Caution: Brain Dump Ahead
I’m hesitant to talk about this because I feel as soon as I write it down it will stop and I’ll never get it back. But baby has been sleeping pretty well lately. Or, rather, I have been able to let her put herself to sleep, which leads to her sleeping well.
It started last week. She had her first cold and ended up in my bed every night. She slept, some. I slept…none. Then I got her cold, because that’s what happens when you’re literally sucking the snot out of someone else’s nose. So between not sleeping and being sick, my gas tank was so far passed empty I really don’t know how I was managing to function. This led to a lot of mental and emotional duress which culminated in a full-blown panic attack.

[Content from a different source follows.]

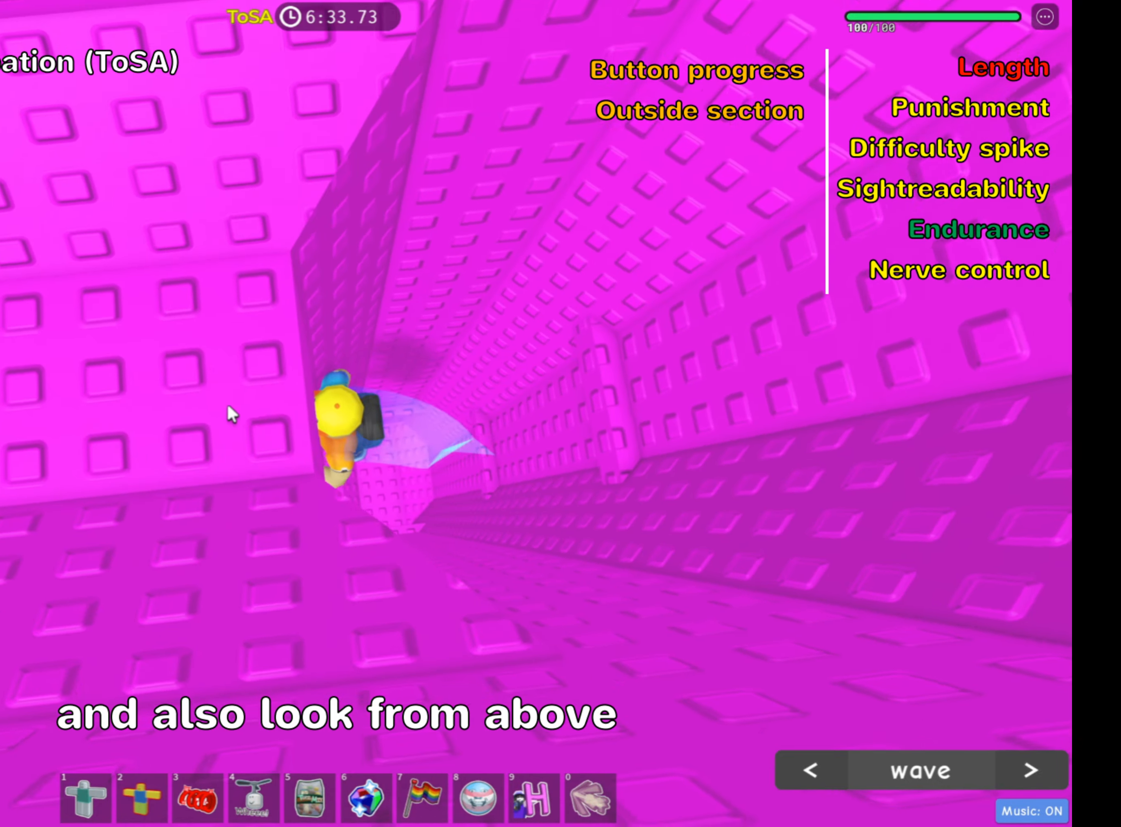
{"keys": ["d"], "mouse": ["right"], "events": [[16, "a", "up"], [150, "d", "down"], [233, "space", "down"], [366, "space", "up"]]}
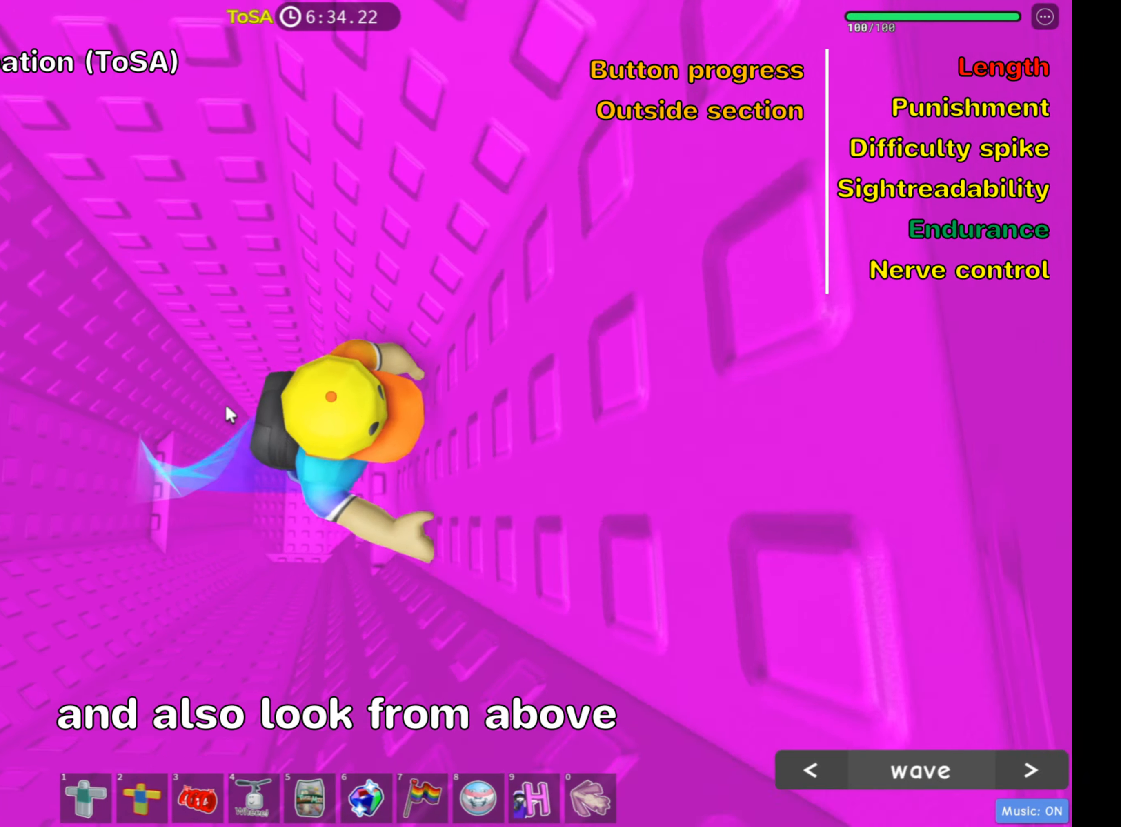
{"keys": ["a", "space"], "mouse": ["right"], "events": [[200, "d", "up"], [300, "a", "down"], [400, "space", "down"]]}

That sucked. However, there was a silver lining. This happened after I put baby down. She woke up a few minutes later and started crying in her crib. Crawling around. Banging on the rails. Very theatrical. Meanwhile, I was curled up in a ball on my bathroom floor struggling to catch my breath, pretty certain I never would. Needless to say, I was unable to run to her room and soothe her. Which, in the moment, really sped up my shame spiral and pushed me straight to rock bottom.
I’m not fit to be a mother, I can’t even soothe my baby, I can hardly soothe myself, I’m a mess, I can’t do this..
Now, I realize this all sounds incredibly bleak and dark and scary. And at the time, it certainly was. But it has been a week since that moment and I’ve come out the other side stronger and wiser and with a bit of perspective I’d like to share. Or at least write down so I can read it later, during my next inevitable breakdown.
While I was struggling to soothe myself on the bathroom floor, baby was struggling to soothe herself in her crib. I hope to God she never has to know any pain or suffering, including those of a panic attack. However, looking back I understand the value in letting her struggle that night. Not that I intentionally let her struggle…but she did it nonetheless. She cried it out. Just like I did. And just like I came out the other side feeling stronger and more equipped to face those heavy emotions, I’m seeing that so did she.
Since that night, she’s been able to put herself to sleep…AND STAY ASLEEP. She cries a bit, fumbles around to get comfy, then falls asleep. If she wakes up in the middle of the night, she does the same, and falls back asleep. It is the most beautiful thing I have ever seen! Not because my baby is sleeping and that always seemed like a magical, fictitious concept. But because she is able to do it herself. She figured it out. She found her tools. That is one of the most valuable things an individual can have in this life. The ability to stock your own tool bet with the things you need to cope with the challenges of life. And, for now, she has that. And, for now, so do I.
I know this is all temporary, like everything else. Her sleeping will change and she’ll need to find new tools. My mental stability will waiver and I’ll need to find new tools. But, for now, for right now…it feels good. And I’m learning to keep a looser grip on that feeling. I’m accepting that its fleeting, while enjoying it in the moment. I’m learning to be more gentle and forgiving with myself and the world around me. I’m finding my strength in my stillness. In my patience. In my gentility.